19 Nisan 2012 Perşembe

Tesettürün kadına kazandırdığı kıymet


Adına “yüksek sosyete” dedikleri bir toplantıda genç şair konuşuyor
-Bütün sır örtüde… Kadın soyundukça vazıhlaşıyor (manası anlaşılıyor),
böyle olunca da mana peçesi düşmüş bir şiir gibi basitleşiyor,
yavanlaşıyor, çirkinleşiyor…


Kadınlı erkekli bir kahkahadır koptu.
Mini etekli bir kız haykırdı:
-Paradoks! Buna paradoks derler!
Genç şair acı acı güldü:
-Size, üniversiteli sayın bayan, içinde yaşadığınız dünya, fikre
fikirle karşılık vermeyi öğretmiyor da teker kelimelik klişeler
belletiyor. Kutudan fiş çekercesine her fikrin tek kelimelik yaftasını
çıkarıyorsunuz, o kadar… Sonra da “saçma” yerine (paradoks) demekle,
hastalığı teşhis etmiş bir doktor edasına bürünüyorsunuz!
Bu defa kahkahalar daha sert patladı.
Genç şair devam etti:
-Bütün sır örtüde… Örtü, kadının manasına, aranması, bulunması,
erişilmesi lazım bir derinlik veriyor. O manayı zorlaştırıyor,
giriftleştiriyor, kıymetlendiriyor. İdeal… İdeal işte budur. Aranması,
bulunması, erişilmesi gereken gaye… Kadın vücuduyla idealden bir
çizgidir. Ve mutlaka perde arkasında, göz ufkunun gerisinde el uzanır
uzanmaz tutulamayacak bir noktada olmalıdır.
Bir ses yükseldi:
-Sen, yobazların savunduğu şeylerin mükemmel bir avukatı olabilirsin!
-Ben, yobaz dediklerinizin gerçeklerine tamamıyla inanıyorum! Sahte
olmayan, her şeyin hesabını veren tek dünya onlarındır. Bu gerçeklerin
kıymetini de estetik planda göstermeye çalışıyorum.
Kahkahalar kasırgalaştı. Mini etekli kız atıldı:
-Şimdi ben çarşafa girecek, sadece iki gözüm ve burnumu dışarıda bırakacak olursam sizin için ideal kadın mı olurum?
-Dinin kadın vücudunda mahrem nokta olarak görünmesini yasakladığı
yerler, kadında büyük mananın sınır çizgilerinden başlar.
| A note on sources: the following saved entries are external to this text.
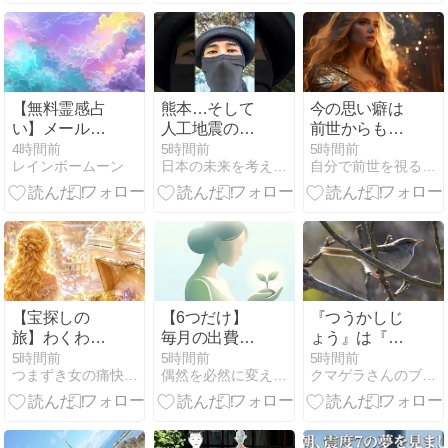
【無料霊感占
熊本…そして
今の思い癖は
い】メール鑑
人工地震のア
前世からも引
定のご案内
レコレと誤情
きずっていた
4時間前
5時間前
5時間前
レインボームーン
日本の未来を考えている主婦 ときえ
自分で前世を視る講座☆海月彩音（みづきあやね）
報について考
と気付いたら
える
【宝探しの
【6つだけ】
『つうかしじ
旅】わくわく
毎月の出費が
ょう』は『通
探し〜
減るシンプル
貨市場』つま
5時間前
5時間前
5時間前
つまずき女の痛快！逆転ホームラン劇！宇咲愛アシュタール
偶然を必然に変えるアルゴリズム
クマゲラさんのブログ
な生活習慣
り「外国為替
市場」 のこと
ですが思った
事を書きます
Erkeğin
hayali bu çizgilerin ötesindedir ve onlar muhafazalı olduğu nispette
çekicidir.
Genç şair sesini yükseltti:
-Siz, bütün ilericiler, kadını kurtarmak ve nadide bir yemiş gibi
ortaya koymak isterken onu, en aziz mana ve tesiriyle öldürüyorsunuz!
Kadını yok ettiğini sandığınız dine karşı onu katil elinden
kurtarırcasına kapıp, kasap çengellerinde kuyruğu fiyonklu bir ceset
haline getiren, yani gerçekten yok eden sizsiniz!
Sonra dönüp, gözlerini mini etekli kıza dikti:
-Siz diz kapaklarınızdan birer karış yukarısına açık vücudunuzda mahrem
nokta tanımadığınızı ilan ederken, diz kapaklarınızdan yukarısına ait
bütün tesirinizi kaybettiğinizin farkında mısınız? Erkeğin hasret ve
kıymet hükmünü öldürerek mi kıymetleneceksiniz? Siz, vücudunuzun
neresini açarsanız, o noktayı kesip atmış gibi kaybediyorsunuz!